::: TEXTO MOSTRADO :::

El argumento demagógico tiene el problema de la moralidad, y eso es algo que en Historia no se lleva bien. La moral es una cosa que es como el amor, que es muy bonito cuando está bien hecho, pero si no, sólo es un lastre. La gran estafa que hemos vivido en los últimos veinte años (más en realidad si nos remontamos al abandono del patrón oro) ha hecho que sea fácil marcarse un “Marco Antonio” y coger la túnica ensangrentada de una sociedad hastiada de mentiras económicas, corrupción política y falta de liderazgo.
El hundimiento de la fábrica de Bangladesh, un suceso absolutamente terrible, ha servido como nueva punta de lanza para aquellos que enarbolan la bandera de sistemas de economía planificada y políticas supuestamente equilibradas. Es tan fácil criticar al capitalismo como hacerlo sobre jugadores de fútbol, sobre la Iglesia Católica o sobre la comida basura. Sería maravilloso que el ser humano no fuera egoísta y envidioso y no deseara tener más que el vecino, sería estupendo que un ingeniero o un profesor ganara más que un futbolista, estaríamos encantados de que no hubiera curas pederastas (también hay maestros pederastas y nadie se manifiesta en contra de que haya colegios) y sería ya para echarse a llorar de emoción que todos fuéramos por ahí a comer comida sanísima que permite a los animales vivir en comunión con la naturaleza. Eso está muy bien, pero el mundo es el que es.
Estamos de acuerdo en que debemos hacer todo cuanto esté en nuestra mano para mejorar las condiciones y la calidad de vida de las sociedades. El hecho de que las cosas sean así no justifica que tengan que seguir siéndolas. Pero también debemos aceptar los plazos en los cuales se lleva a cabo este cambio. Es indudable que multitud de empresas de todo tipo, textiles, alimentarias, químicas, electrónicas, se han asentado en el Sudeste Asiático o en el corazón de África atraídos por una alta corrupción política, unos incentivos fiscales descomunales y una mano de obra muy barata. A lo que hay que sumar la vista gorda que se hace sobre las condiciones higiénicas y sanitarias.

::: REGISTROS MOSTRADOS :::

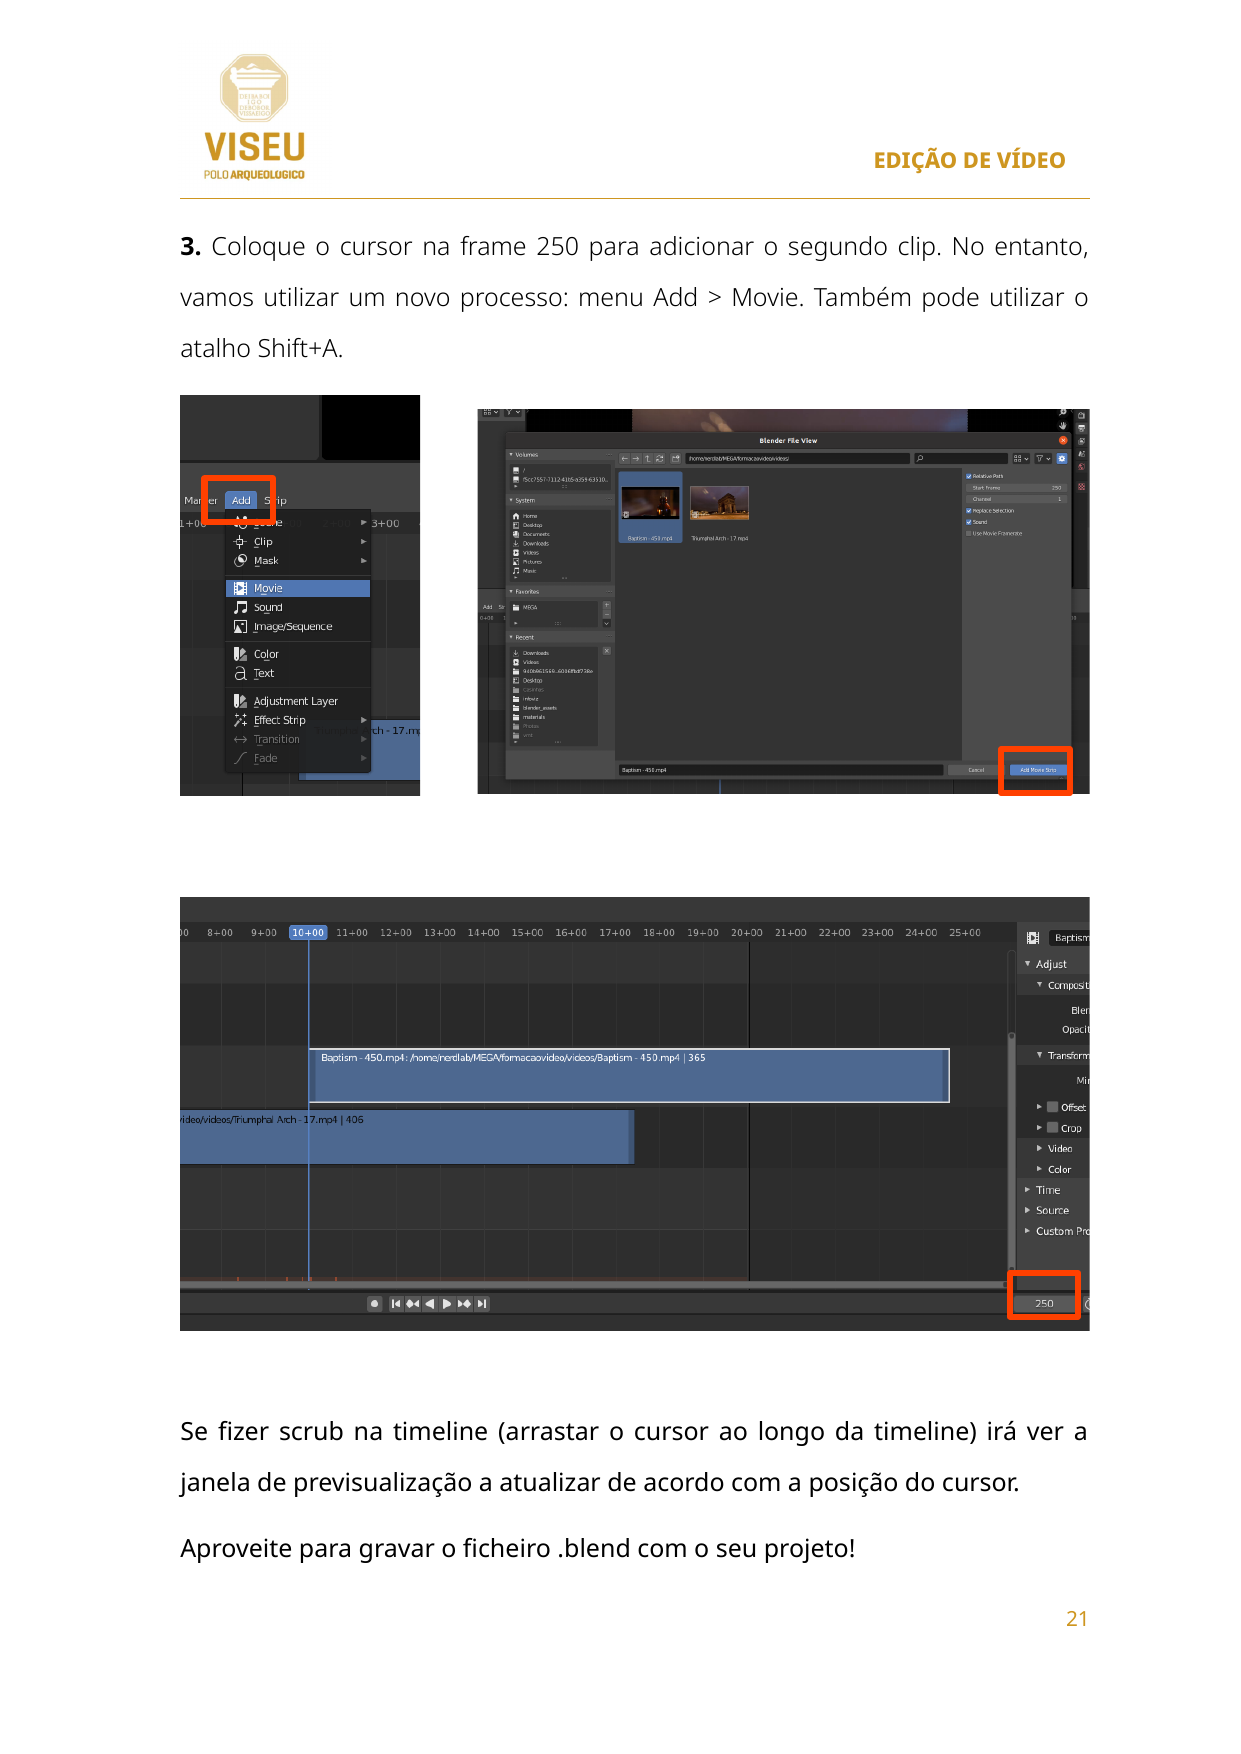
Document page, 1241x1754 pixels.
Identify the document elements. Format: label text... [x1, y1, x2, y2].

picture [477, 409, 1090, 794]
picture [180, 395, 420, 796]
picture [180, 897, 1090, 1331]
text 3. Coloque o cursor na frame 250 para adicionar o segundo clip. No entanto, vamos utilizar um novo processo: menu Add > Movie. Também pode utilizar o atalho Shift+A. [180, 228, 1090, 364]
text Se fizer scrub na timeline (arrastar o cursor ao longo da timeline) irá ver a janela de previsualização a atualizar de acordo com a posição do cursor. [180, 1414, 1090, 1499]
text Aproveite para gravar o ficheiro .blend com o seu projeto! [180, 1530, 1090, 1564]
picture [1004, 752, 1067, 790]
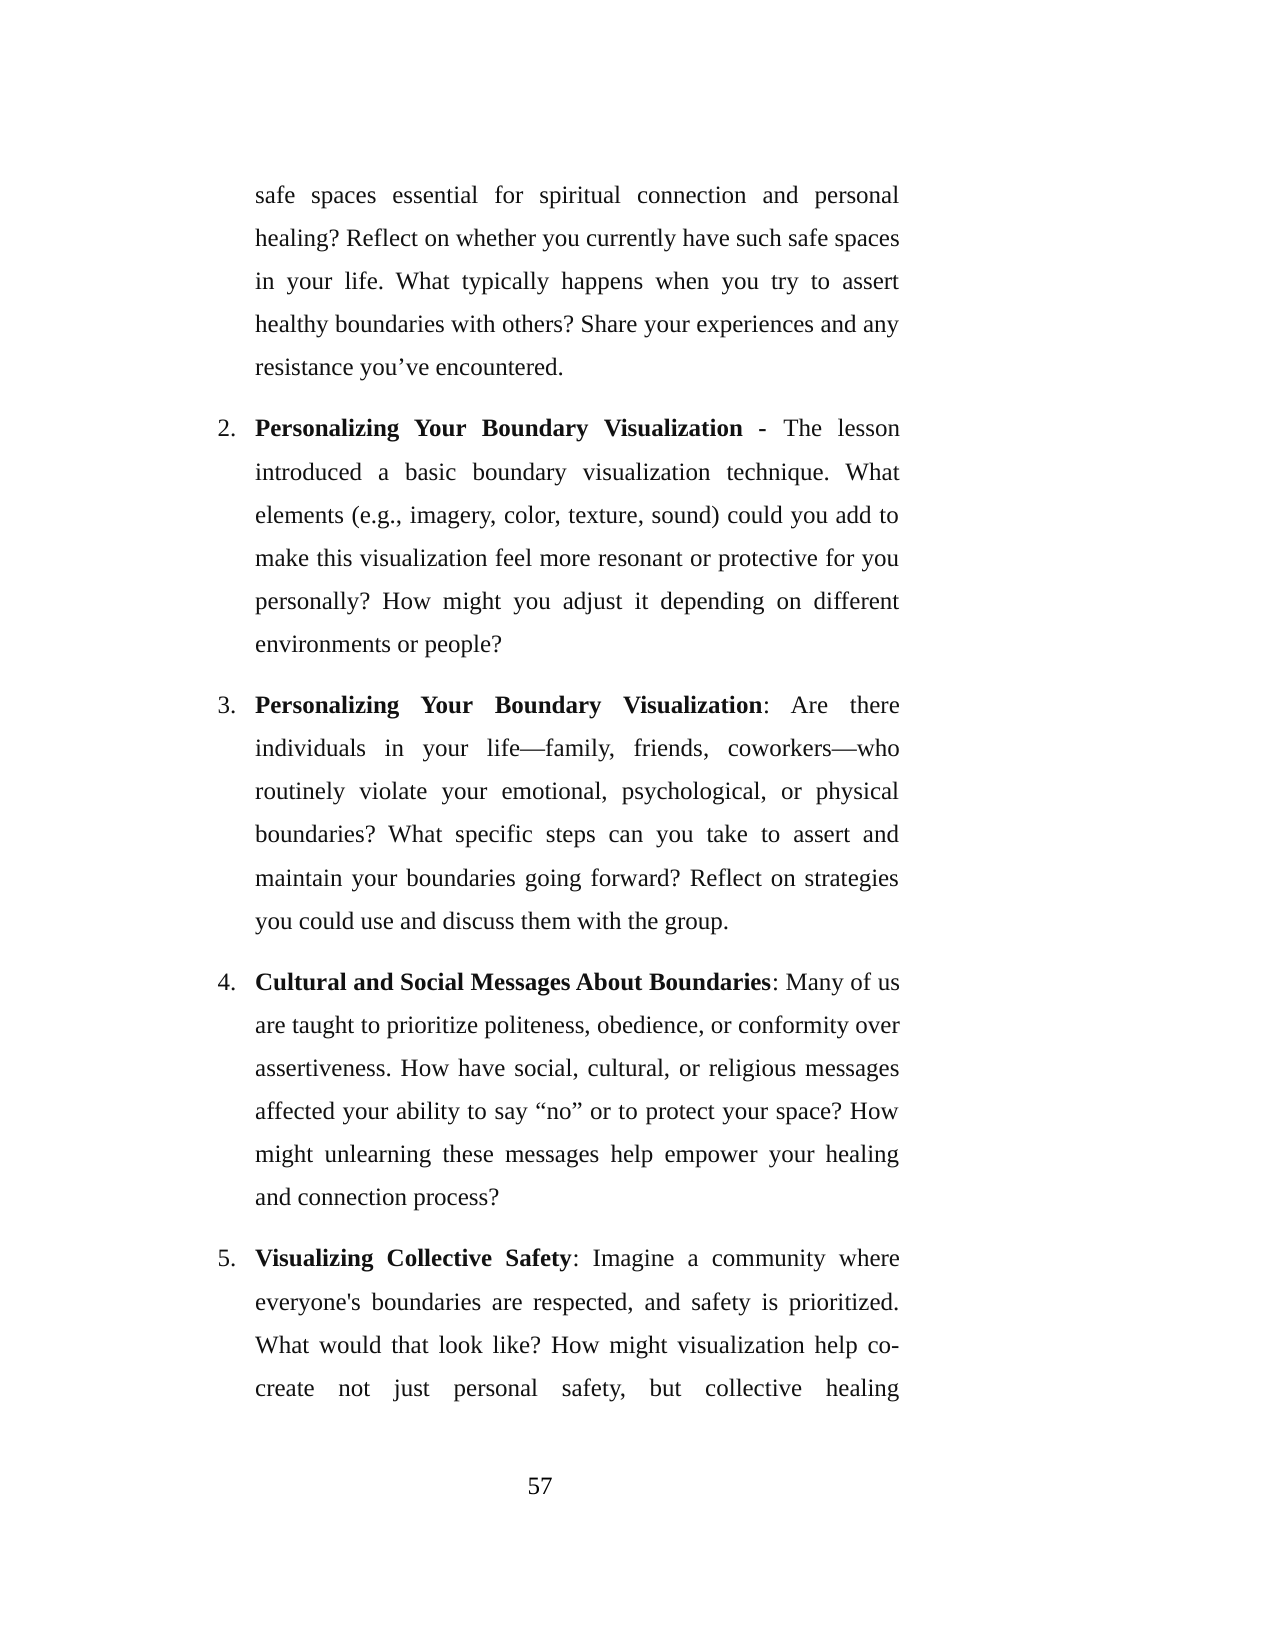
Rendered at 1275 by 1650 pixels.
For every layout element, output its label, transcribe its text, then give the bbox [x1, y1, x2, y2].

:::

TAREAS PENDIENTES:
a – Reescribe de forma más breve el párrafo del texto que empieza con "Estamos de acuerdo en que" y conserva sus datos principales.
b – Pasa a una lista numerada las líneas de los registros que empiezan en la que contiene "Rendered at 1275 by 1650 pixels." y terminan al final de los registros, sin las líneas en blanco.

RESPUESTAS:
a – Hay que hacer todo lo posible por mejorar las condiciones y la calidad de vida de las sociedades: que las cosas sean así no justifica que sigan igual. Aun así, hay que aceptar los plazos del cambio. Muchas empresas textiles, alimentarias, químicas y electrónicas se han instalado en el Sudeste Asiático o en el corazón de África atraídas por la alta corrupción política, los enormes incentivos fiscales y la mano de obra muy barata. A eso se suma la vista gorda sobre las condiciones higiénicas y sanitarias.

b –
1. Rendered at 1275 by 1650 pixels.
2. For every layout element, output its label, transcribe its text, then give the bbox [x1, y1, x2, y2].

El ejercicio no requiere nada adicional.